Update: 18.02.22, 9.16 Uhr: Wegen einer möglichen Gefahr für Leib und Leben warnt das Unternehmen Bayerische Staatsforsten während und nach den derzeitigen Winterstürmen vor dem Betreten der Wälder. Da viele Bäume an den Folgeschäden der vergangenen Dürrejahre leiden, besteht nach Angaben des Unternehmens erhöhtes Risiko, dass Äste brechen oder Bäume umstürzen. Die Gefahr endet demnach nicht, wenn der Wind nachlässt. „Angebrochene Bäume können auch Tage nach dem Sturm umfallen oder Äste herabfallen„, erklärte ein Sprecher der Staatsforsten am Freitag in Regensburg. „Wir bitten die Bevölkerung, Vorsicht walten zu lassen und zunächst von Waldspaziergängen abzusehen.“

Wetterdienst sagt Sturm und Orkan für die nächsten Tage voraus

Update: 18.02.22, 6.00 Uhr: Auch nach dem Sturmtief am Donnerstag wird es nicht ruhiger in Bayern, Baden-Württemberg und dem Rest Deutschlands. Der Deutsche Wetterdienst (DWD) sagt für den Süden des Landes am Freitag, 18.02.22, im Tagesverlauf zunehmend auflebender Südwestwind mit starken bis stürmischen Böen, abends Sturmböen voraus. Im Bergland erwarten die Experten abends schwere Sturmböen, auf Schwarzwaldgipfeln sogar orkanartige Böen. Und sehen auch die Vorhersagen für die Tage danach aus. Auch am Samstag und Sonntag erwarten die Meteorologen starken Wind mit Böen bis zur Orkanstärke.

Ylenia und Zeynep: Warum heißen die Stürme eigentlich so?
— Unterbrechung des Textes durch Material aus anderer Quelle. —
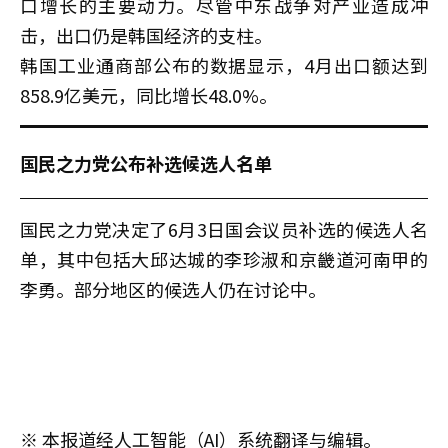
口增长的主要动力。尽管中东战争对产业造成冲
击，出口仍是韩国经济的支柱。
韩国工业通商部公布的数据显示，4月出口额达到
858.9亿美元，同比增长48.0%。
国民之力党公布补选候选人名单
国民之力党决定了6月3日国会议员补选的候选人名
单，其中包括大邱达城的李珍淑和京畿道河南甲的
李勇。部分地区的候选人仍在讨论中。
※ 本报道经人工智能（AI）系统翻译与编辑。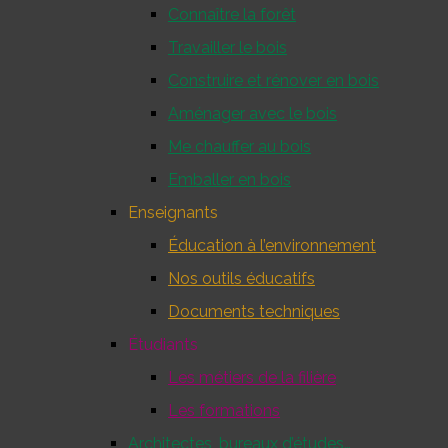
Connaître la forêt
Travailler le bois
Construire et rénover en bois
Aménager avec le bois
Me chauffer au bois
Emballer en bois
Enseignants
Éducation à l’environnement
Nos outils éducatifs
Documents techniques
Étudiants
Les métiers de la filière
Les formations
Architectes, bureaux d’études…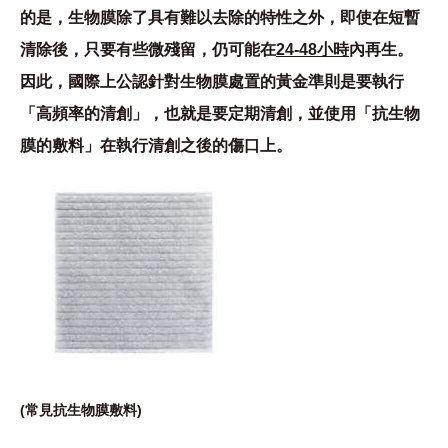
的是，生物膜除了具有難以去除的特性之外，即使在短暫
清除後，只要有些微殘留，仍可能在
24-48小時
內再生。
因此，國際上公認針對生物膜處置的黃金準則是要執行
「
高頻率的清創
」，也就是要定期清創，並使用「
抗生物
膜的敷料
」在執行清創之後的傷口上。
(常見抗生物膜敷料)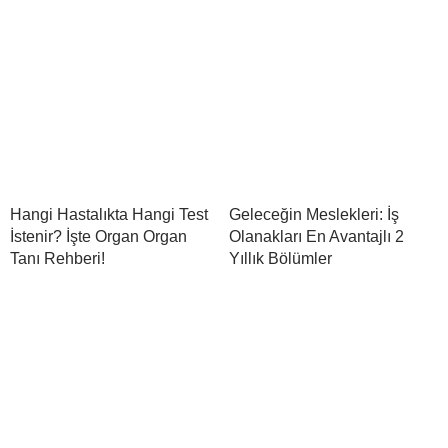
Hangi Hastalıkta Hangi Test
Geleceğin Meslekleri: İş
İstenir? İşte Organ Organ
Olanakları En Avantajlı 2
Tanı Rehberi!
Yıllık Bölümler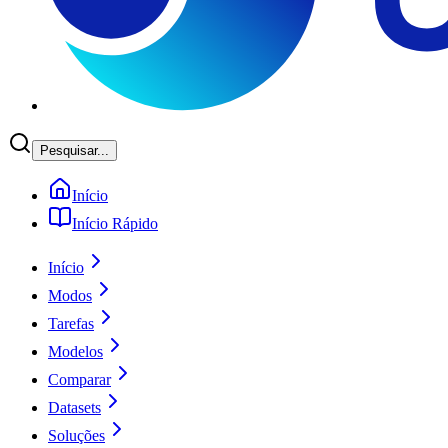
Pesquisar...
Início
Início Rápido
Início
Modos
Tarefas
Modelos
Comparar
Datasets
Soluções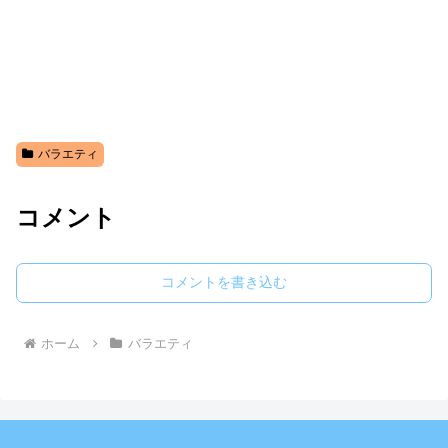
バラエティ
コメント
コメントを書き込む
ホーム
バラエティ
Update: 18.02.22, 5.30 Uhr: „Xandra“, „Ylenia“ und „Zeynep“ heißen die drei Tiefdruckgebiete, die zum Teil mit Sturmstärke hintereinander über Deutschland ziehen. Vergeben werden die Namen für Hoch- und Tiefdruckgebiete vom Verein Berliner Wetterkarte zusammen mit dem Institut für Meteorologie der Freien Universität Berlin (FU) im Rahmen der Aktion Wetterpate.

Für die Auswahl der Namen kann sich jeder bewerben. Ein Hoch kostet 360 Euro, ein Tief 240 Euro. Hochdruckgebiete haben eine deutlich längere Lebensdauer und bleiben daher länger auf den Wetterkarten sichtbar, heißt es zur Begründung. Im Jahr werden etwa 50 Hochs und 130 Tiefs getauft. In geraden Jahren bekommen die Tiefs weibliche, in ungeraden Jahren männliche Namen.

Der Sturm „Ylenia“ war von einer Frau mit diesem Vornamen getauft worden, wie auf der Internetseite des Vereins zu sehen ist. „Xandra“ hatte eine Sandra getauft und „Zeynep„ ein Julius K. Danach folgen demnächst die Tiefdruckgebiete „Antonia“, „Bibi“ und „Claudia“. Für das Jahr 2022 sind bereits alle Patenschaften vergeben. Namen für 2023 können ab dem 7. September um 2022 um 0 Uhr beantragt werden.